Conundrum - to replicate or recreate?

I’ve inherited a suite of 20 databases which provide weekly financials. The application is replicated to a cluster server. The databases are informational only, they are not modified by users.

A weekly scheduled agent deletes all existing documents. Then a scheduled compaction runs. After that, another scheduled agent imports new financials and parses them into the databases.

The databases are small, but there can be 275,000 docs added per database. Deletion stubs are currently purged every 15 days, so there can be up to 750,000 stubs on a database. Replication can be problematic and time consuming.

Currently, I disable replication while the scheduled agents run, then enable it again.

I’m debating using an agent to delete and recreate the cluster replicas, instead of replicating them. Would that be less efficient or more efficient than using the replicator to update the data?

TIA,

Kristin

Subject: RE: Conundrum - to replicate or recreate?

I’m not sure exactly what you’re considering, but if you mean to delete all replicas of the databases and create brand new ones that therefore contain no deletion stubs, I wouldn’t do that. The databases will also will have new replica IDs and new database IDs (a hidden value), so people who have the database in their bookmarks, their clients would be expecting a different replica ID at the old path. This is likely to cause problems, especially if they create a local replica.

I would suggest rather than deleting and recreating all the documents, you only delete documents corresponding to rows that are actually deleted, and only update or create documents for rows that have been actually updated.

Performance basics for developers (whitepaper) briefly discusses this exact case. The sandbox download referenced in the article contains an agent showing how to replicate data with a relational database.

Subject: RE: Conundrum - to replicate or recreate?

There is a ServerA & ServerB. ServerA is the production server that runs all of the script to manage the content. ServerB is clustered with ServerA and resides on the other side of the firewall. The data in the application files needs to be accessable on ServerB and is read-only.

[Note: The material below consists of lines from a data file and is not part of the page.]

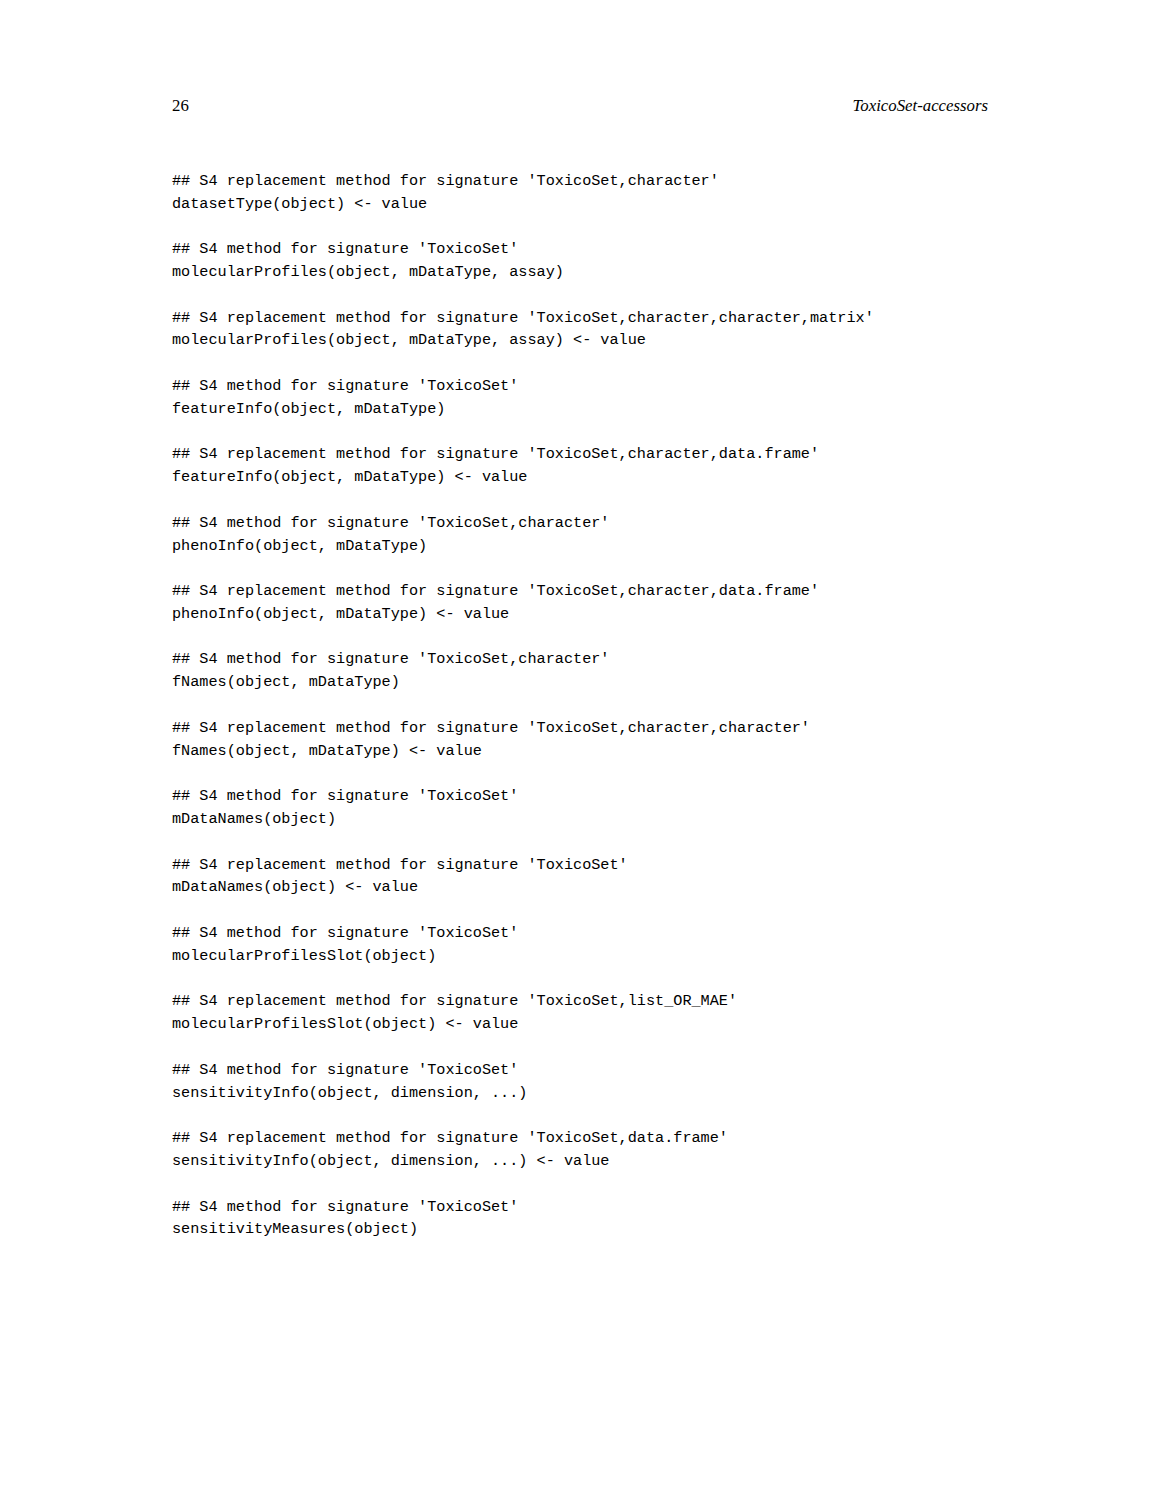26 ToxicoSet-accessors
## S4 replacement method for signature 'ToxicoSet,character'
datasetType(object) <- value

## S4 method for signature 'ToxicoSet'
molecularProfiles(object, mDataType, assay)

## S4 replacement method for signature 'ToxicoSet,character,character,matrix'
molecularProfiles(object, mDataType, assay) <- value

## S4 method for signature 'ToxicoSet'
featureInfo(object, mDataType)

## S4 replacement method for signature 'ToxicoSet,character,data.frame'
featureInfo(object, mDataType) <- value

## S4 method for signature 'ToxicoSet,character'
phenoInfo(object, mDataType)

## S4 replacement method for signature 'ToxicoSet,character,data.frame'
phenoInfo(object, mDataType) <- value

## S4 method for signature 'ToxicoSet,character'
fNames(object, mDataType)

## S4 replacement method for signature 'ToxicoSet,character,character'
fNames(object, mDataType) <- value

## S4 method for signature 'ToxicoSet'
mDataNames(object)

## S4 replacement method for signature 'ToxicoSet'
mDataNames(object) <- value

## S4 method for signature 'ToxicoSet'
molecularProfilesSlot(object)

## S4 replacement method for signature 'ToxicoSet,list_OR_MAE'
molecularProfilesSlot(object) <- value

## S4 method for signature 'ToxicoSet'
sensitivityInfo(object, dimension, ...)

## S4 replacement method for signature 'ToxicoSet,data.frame'
sensitivityInfo(object, dimension, ...) <- value

## S4 method for signature 'ToxicoSet'
sensitivityMeasures(object)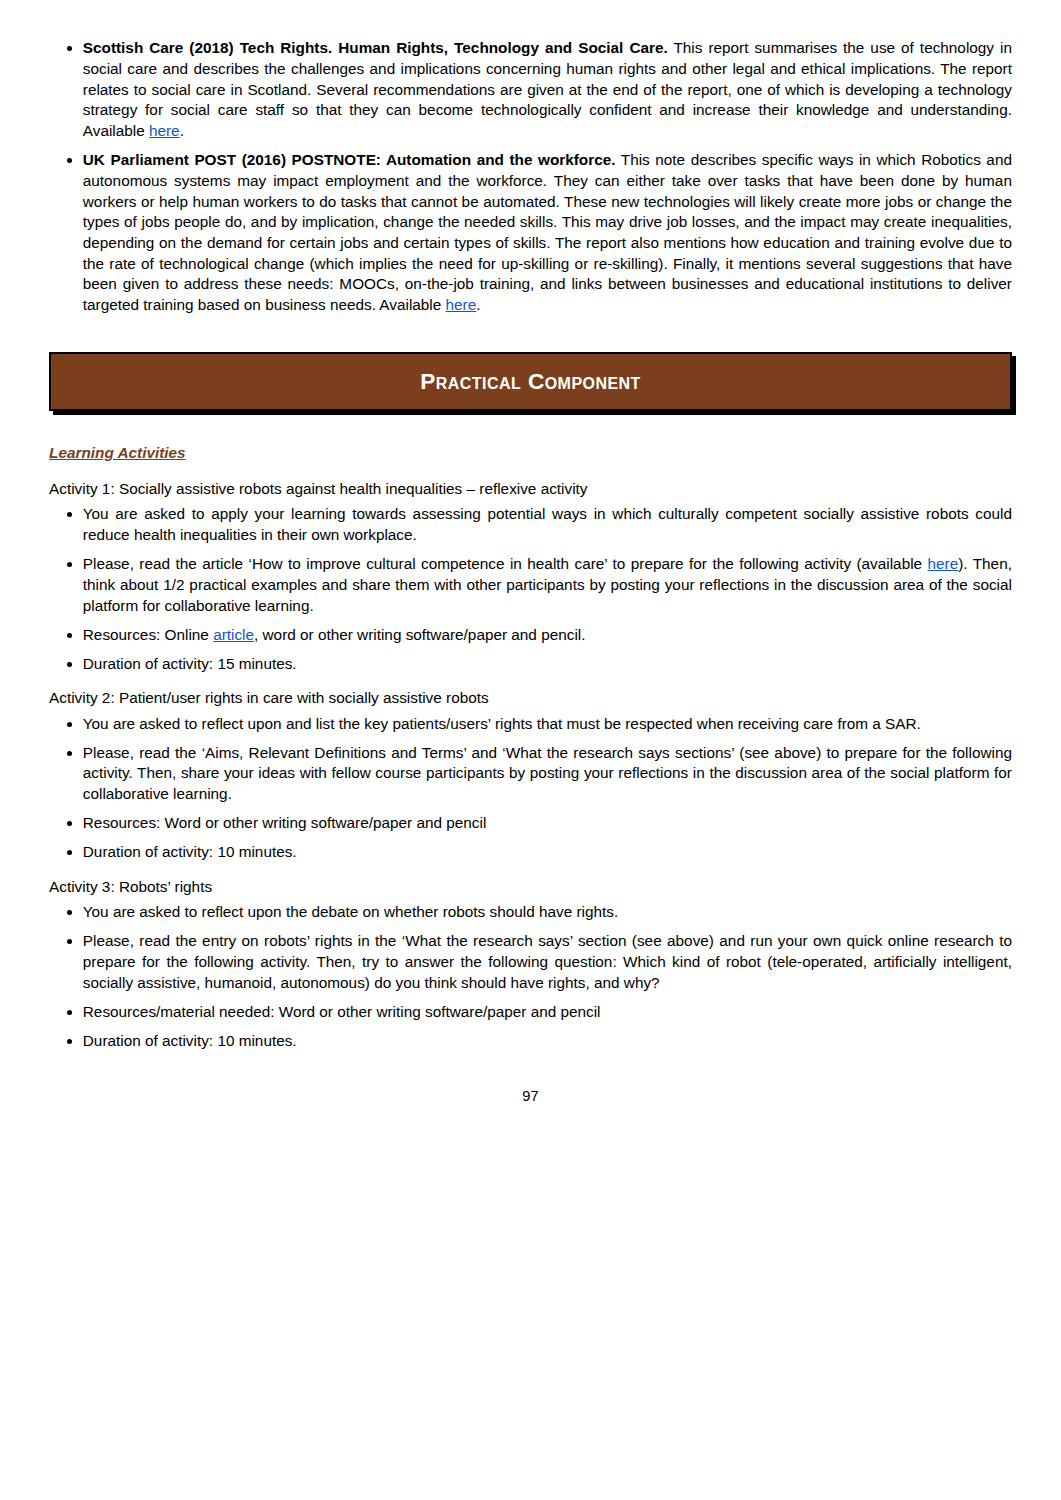Scottish Care (2018) Tech Rights. Human Rights, Technology and Social Care. This report summarises the use of technology in social care and describes the challenges and implications concerning human rights and other legal and ethical implications. The report relates to social care in Scotland. Several recommendations are given at the end of the report, one of which is developing a technology strategy for social care staff so that they can become technologically confident and increase their knowledge and understanding. Available here.
UK Parliament POST (2016) POSTNOTE: Automation and the workforce. This note describes specific ways in which Robotics and autonomous systems may impact employment and the workforce. They can either take over tasks that have been done by human workers or help human workers to do tasks that cannot be automated. These new technologies will likely create more jobs or change the types of jobs people do, and by implication, change the needed skills. This may drive job losses, and the impact may create inequalities, depending on the demand for certain jobs and certain types of skills. The report also mentions how education and training evolve due to the rate of technological change (which implies the need for up-skilling or re-skilling). Finally, it mentions several suggestions that have been given to address these needs: MOOCs, on-the-job training, and links between businesses and educational institutions to deliver targeted training based on business needs. Available here.
Practical Component
Learning Activities
Activity 1: Socially assistive robots against health inequalities – reflexive activity
You are asked to apply your learning towards assessing potential ways in which culturally competent socially assistive robots could reduce health inequalities in their own workplace.
Please, read the article ‘How to improve cultural competence in health care’ to prepare for the following activity (available here). Then, think about 1/2 practical examples and share them with other participants by posting your reflections in the discussion area of the social platform for collaborative learning.
Resources: Online article, word or other writing software/paper and pencil.
Duration of activity: 15 minutes.
Activity 2: Patient/user rights in care with socially assistive robots
You are asked to reflect upon and list the key patients/users’ rights that must be respected when receiving care from a SAR.
Please, read the ‘Aims, Relevant Definitions and Terms’ and ‘What the research says sections’ (see above) to prepare for the following activity. Then, share your ideas with fellow course participants by posting your reflections in the discussion area of the social platform for collaborative learning.
Resources: Word or other writing software/paper and pencil
Duration of activity: 10 minutes.
Activity 3: Robots’ rights
You are asked to reflect upon the debate on whether robots should have rights.
Please, read the entry on robots’ rights in the ‘What the research says’ section (see above) and run your own quick online research to prepare for the following activity. Then, try to answer the following question: Which kind of robot (tele-operated, artificially intelligent, socially assistive, humanoid, autonomous) do you think should have rights, and why?
Resources/material needed: Word or other writing software/paper and pencil
Duration of activity: 10 minutes.
97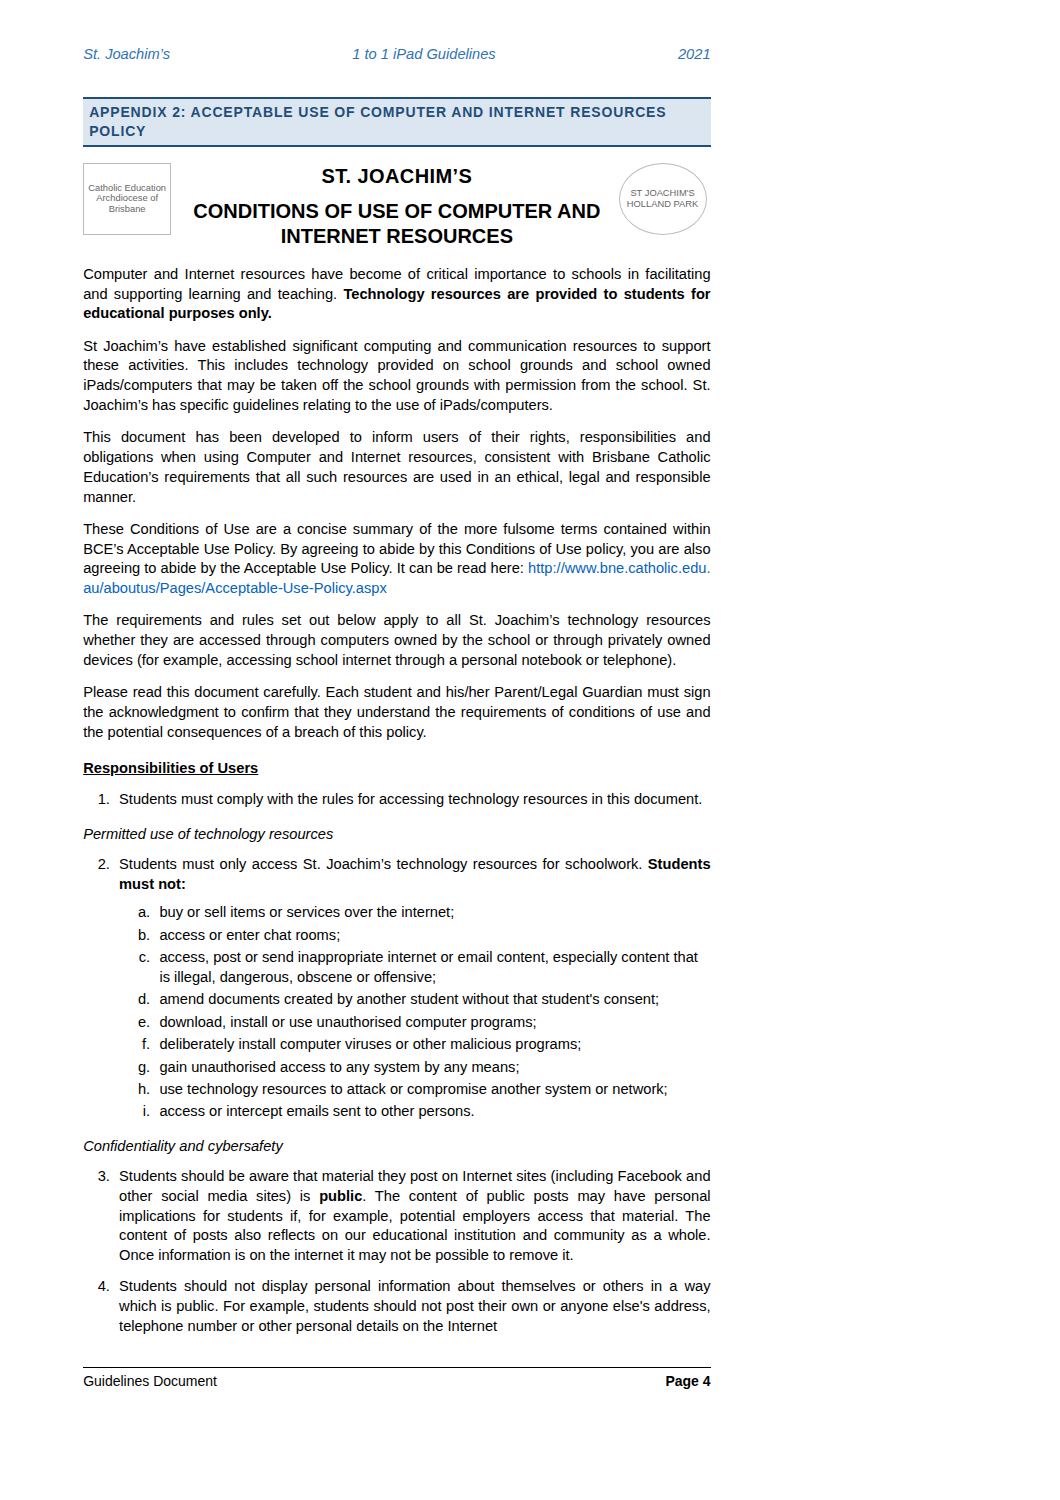St. Joachim’s 1 to 1 iPad Guidelines 2021
APPENDIX 2: ACCEPTABLE USE OF COMPUTER AND INTERNET RESOURCES POLICY
Catholic Education
Archdiocese of Brisbane
ST. JOACHIM’S
CONDITIONS OF USE OF COMPUTER AND
INTERNET RESOURCES
ST JOACHIM'S
HOLLAND PARK
Computer and Internet resources have become of critical importance to schools in facilitating and supporting learning and teaching. Technology resources are provided to students for educational purposes only.
St Joachim’s have established significant computing and communication resources to support these activities. This includes technology provided on school grounds and school owned iPads/computers that may be taken off the school grounds with permission from the school. St. Joachim’s has specific guidelines relating to the use of iPads/computers.
This document has been developed to inform users of their rights, responsibilities and obligations when using Computer and Internet resources, consistent with Brisbane Catholic Education’s requirements that all such resources are used in an ethical, legal and responsible manner.
These Conditions of Use are a concise summary of the more fulsome terms contained within BCE’s Acceptable Use Policy. By agreeing to abide by this Conditions of Use policy, you are also agreeing to abide by the Acceptable Use Policy. It can be read here: http://www.bne.catholic.edu.au/aboutus/Pages/Acceptable-Use-Policy.aspx
The requirements and rules set out below apply to all St. Joachim’s technology resources whether they are accessed through computers owned by the school or through privately owned devices (for example, accessing school internet through a personal notebook or telephone).
Please read this document carefully. Each student and his/her Parent/Legal Guardian must sign the acknowledgment to confirm that they understand the requirements of conditions of use and the potential consequences of a breach of this policy.
Responsibilities of Users
Students must comply with the rules for accessing technology resources in this document.
Permitted use of technology resources
Students must only access St. Joachim’s technology resources for schoolwork. Students must not:
buy or sell items or services over the internet;
access or enter chat rooms;
access, post or send inappropriate internet or email content, especially content that is illegal, dangerous, obscene or offensive;
amend documents created by another student without that student's consent;
download, install or use unauthorised computer programs;
deliberately install computer viruses or other malicious programs;
gain unauthorised access to any system by any means;
use technology resources to attack or compromise another system or network;
access or intercept emails sent to other persons.
Confidentiality and cybersafety
Students should be aware that material they post on Internet sites (including Facebook and other social media sites) is public. The content of public posts may have personal implications for students if, for example, potential employers access that material. The content of posts also reflects on our educational institution and community as a whole. Once information is on the internet it may not be possible to remove it.
Students should not display personal information about themselves or others in a way which is public. For example, students should not post their own or anyone else's address, telephone number or other personal details on the Internet
Guidelines Document Page 4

I am considering deleting the databases from ServerB just before the production agents run on ServerA, and then using xcopy to put a new copy of the replica’s onto ServerB from ServerA after the agents finish running. This would not generate a new replica ID, but it might cause other problems I am not aware of.

The benefit I am hoping to get from doing this is that the xcopy will take about 10 minutes where replication takes approx 6 hours.

I’m mostly concerned about what using file copy will do to the view indexes.

Subject: RE: Conundrum - to replicate or recreate?

Using file operations to delete an nsf from a server is a bit fraught, because the file might be locked if the server is using it, so you might not be able to. I don’t think the view indexes would be a problem. These are just stored in the NSF, and if the file is not in use, there shouldn’t be any information in memory about the old database that would be rendered invalid by your replacing it.

It’s generally a bad idea to create new replicas via file copy because then the replicas then have the same database ID, which raises the possibility of duplicate UNIDs between documents created on different servers. However, since there’s only one server creating documents, it shouldn’t be a problem in your case.

There will be a problem with replication if there are any other servers or local replicas that replicate with the copy you delete and replace. Because the new copy will not remember replicating with any of those other servers, it will want to do a full replication. Of course, since you’ve deleted and re-created every document, it effectively of needs to do that anyway, but that illustrates the whole problem. By doing the file copy, you will have fixed your hours-long replication, but you haven’t done one thing for everyone else’s hours-long replication.

In addition, by deleting and recreating every document, you invalidate all links people may create to the documents (doclinks and URL links). So if someone sends a co-worker an email saying, “look at this!” with a doclink, the recipient clicks the link the next morning and are told “document has been deleted.” The information they were sent a link to does exist in the database, but because it’s in a new document, they have no way to find it using the link.